------ Document excerpt

Passover and the Lord's Supper, Part Two
P. G. Mathew | Monday, April 22, 1996
Copyright © 1996, P. G. Mathew
The Lord's Supper is taught in four places in the New Testament--Matthew 26, Mark 14, Luke 22 and 1 Corinthians 11. In Matthew 26:26-30 we read, "While they were eating, Jesus took bread, gave thanks and broke it, and gave it to his disciples, saying, 'Take and eat; this is my body.' Then he took the cup, gave thanks and offered it to them, saying, 'Drink from it, every one of you. This is my blood of the covenant which is poured out for many for the forgiveness of sins. I tell you, I will not drink of this fruit of the vine from now on until that day when I drink it anew with you in my Father's kingdom.' When they had sung a hymn, they went out to the Mount of Olives." In this text we see how our Lord Jesus ended the old covenant and established the new covenant by abolishing the Passover celebration, which was based on the sacrifice of prescribed animals, and instituting the sacrament of the Lord's Supper.
This new sacrament instituted by Jesus Christ is known by various names. In 1 Corinthians 11 we find the phrase kuriakon deipnon , meaning the Lord's dinner or the Lord's supper. God is the host and we are the guests, and when we come to his table, he feeds us that which nourishes our life. This sacrament is also called the breaking of bread, as we read in Acts 2, and holy communion, meaning a time when we commune with the triune God and his church. It is called the Lord's table and the eucharist, which comes from a Greek word, eucharisteo , meaning to give thanks, as found in Matthew 26:27. When Jesus took the cup, he gave thanks. So there are various names by which this sacrament is known.

------------
------ Raw data

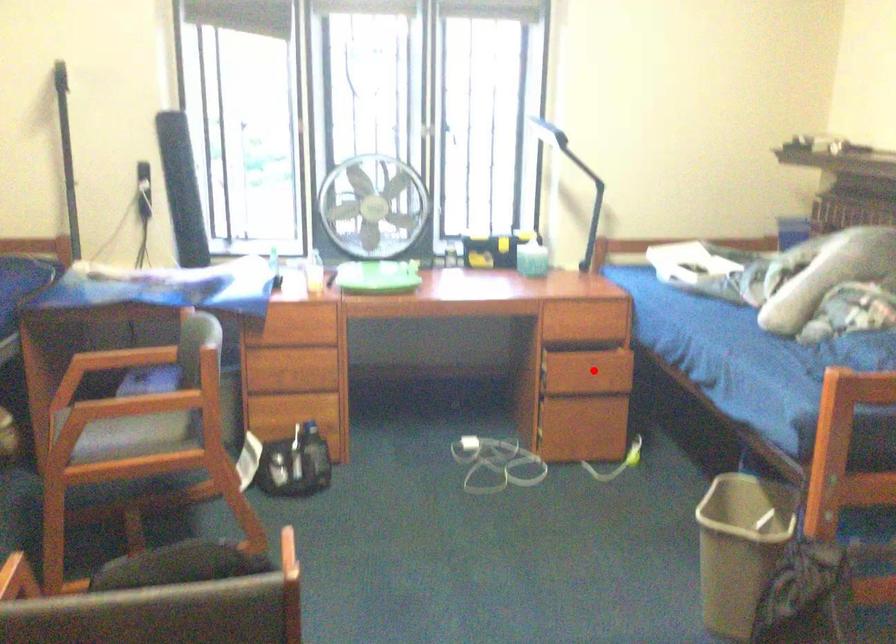
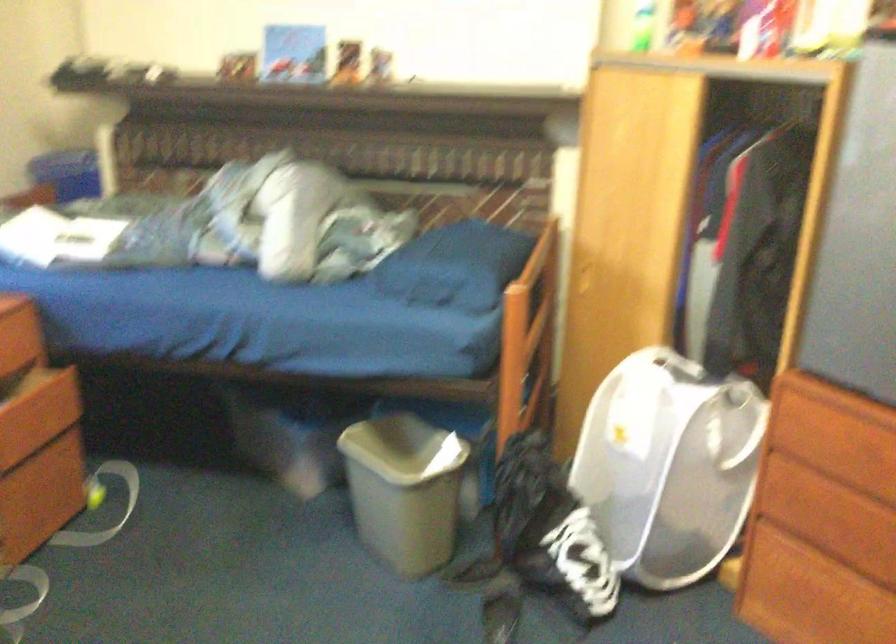
The point at the highlighted location is marked in the first image. Where is the corresponding point in the second image?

------------

Translate this sentence from the Lord's Supper excerpt into Spanish: "This new sacrament instituted by Jesus Christ is known by various names."

Este nuevo sacramento instituido por Jesucristo se conoce por varios nombres.